Origin of Military Medicine Is Backdrop for Teaching Future Medical Leaders
Source Newsroom: Uniformed Services University of the Health Sciences (USU)
Newswise — When service members are injured on the battlefields of Iraq and Afghanistan, there is a system of care in place to quickly attend to life threatening injuries, evacuate the injured to local field hospitals, and if needed, transport them for more advanced care at military hospitals in Europe or back in the United States. This system of care, while more advanced today than ever, began on a battlefield much closer to home during the Civil War.
More than 150 medical students from the Uniformed Services University of the Health Sciences, or USU, will converge on the Antietam National Battlefield in Sharpsburg, Md., April 29, as part of their first-year curriculum. They will be joined by more than 60 graduate nursing students from USU.
“We’re attempting to give students a sense of not only the strategies used at Antietam, but also how this battle significantly influenced the development of our modern day medical system,” said Air Force Lt. Col. Sheila Robinson, who oversees the exercise as USU Department of Military and Emergency Medicine course director.
Originally intended for the military medical students to break in their combat boots, the Antietam March serves to teach students, from a historical perspective, the basic tenets of battlefield healthcare.
In the mid-1800s, then-Army Surgeon General of the Potomac Maj. Jonathan Letterman, recognized that care on the front lines, medical logistics and evacuation assets under the direction of a physician were key to delivering battlefield care. Letterman is also known as “The Father of Battlefield Medicine.”
USU partnered with the National Museum of Civil War Medicine in Frederick, Md., to ensure an authentic focus on the medical lessons learned and innovations resulting from the Battle of Antietam. University students will march in small groups, stopping at stations along the route to hear USU faculty members discuss conditions, battlefield strategies and medical aspects of the battle. Each student will be assigned the name of a real Civil War soldier, whom they will be able to follow from the time the soldier was injured until they arrived at a field hospital.

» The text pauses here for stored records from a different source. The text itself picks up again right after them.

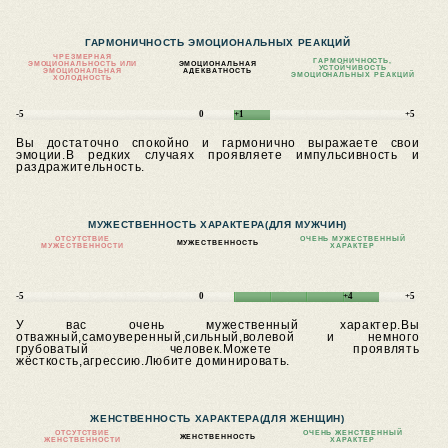
ГАРМОНИЧНОСТЬ ЭМОЦИОНАЛЬНЫХ РЕАКЦИЙ
ЧРЕЗМЕРНАЯ
ГАРМОНИЧНОСТЬ,
ЭМОЦИОНАЛЬНОСТЬ ИЛИ
ЭМОЦИОНАЛЬНАЯ
УСТОЙЧИВОСТЬ
ЭМОЦИОНАЛЬНАЯ
АДЕКВАТНОСТЬ
ЭМОЦИОНАЛЬНЫХ РЕАКЦИЙ
ХОЛОДНОСТЬ
-5
0
+1
+5
Вы достаточно спокойно и гармонично выражаете свои
эмоции.В редких случаях проявляете импульсивность и
раздражительность.
МУЖЕСТВЕННОСТЬ ХАРАКТЕРА
(ДЛЯ МУЖЧИН)
ОТСУТСТВИЕ
ОЧЕНЬ МУЖЕСТВЕННЫЙ
МУЖЕСТВЕННОСТЬ
МУЖЕСТВЕННОСТИ
ХАРАКТЕР
-5
0
+4
+5
У вас очень мужественный характер.Вы
отважный,самоуверенный,сильный,волевой и немного
грубоватый человек.Можете проявлять
жёсткость,агрессию.Любите доминировать.
ЖЕНСТВЕННОСТЬ ХАРАКТЕРА
(ДЛЯ ЖЕНЩИН)
ОТСУТСТВИЕ
ОЧЕНЬ ЖЕНСТВЕННЫЙ
ЖЕНСТВЕННОСТЬ
ЖЕНСТВЕННОСТИ
ХАРАКТЕР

The Battle of Antietam, which took place Sept. 17, 1862, is considered the bloodiest single-day battle in American history. More than 23,000 men were killed or wounded.
The USU educates health care professionals dedicated to career service in the Department of Defense and the U.S. Public Health Service. The university provides military and public health-relevant education, research, service, and consultation to the nation and the world, pursuing excellence and innovation during times of peace and war. Many graduates are supporting operations in Iraq, Afghanistan and elsewhere, offering their leadership and expertise. Approximately 25 percent of all active-duty military medical officers are USU graduates.